ACTIVITY.
Below are the records; reproduce all of them exactly but without any images.
** RECORDS SHOWN follows **
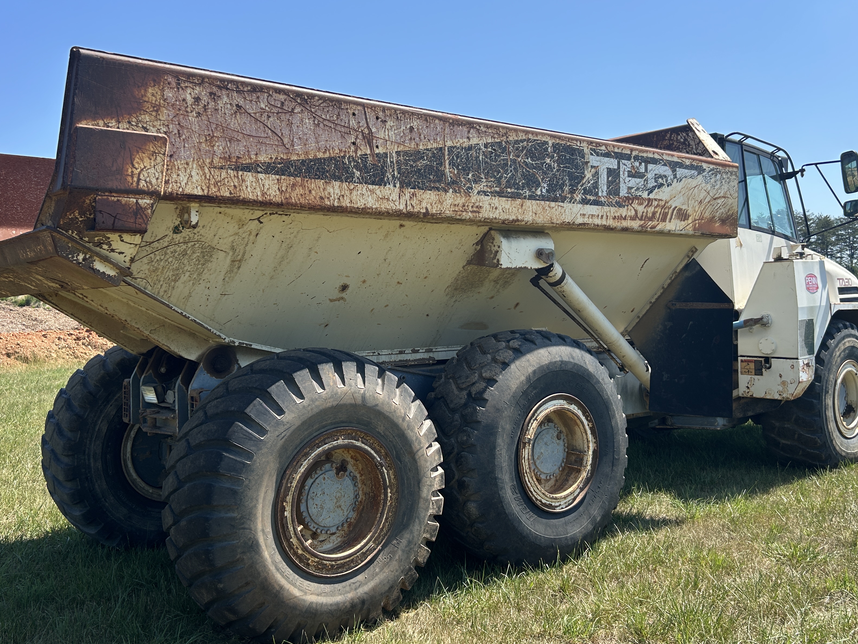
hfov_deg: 55.4
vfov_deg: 42.9
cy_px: 307
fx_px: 818
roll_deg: +0.9
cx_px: 429
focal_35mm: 33
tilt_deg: +2.5
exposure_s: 1/2915
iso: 50
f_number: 1.5
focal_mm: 5.7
** End of RECORDS SHOWN **
EXPECTED ANSWER.
hfov_deg: 55.4
vfov_deg: 42.9
cy_px: 307
fx_px: 818
roll_deg: +0.9
cx_px: 429
focal_35mm: 33
tilt_deg: +2.5
exposure_s: 1/2915
iso: 50
f_number: 1.5
focal_mm: 5.7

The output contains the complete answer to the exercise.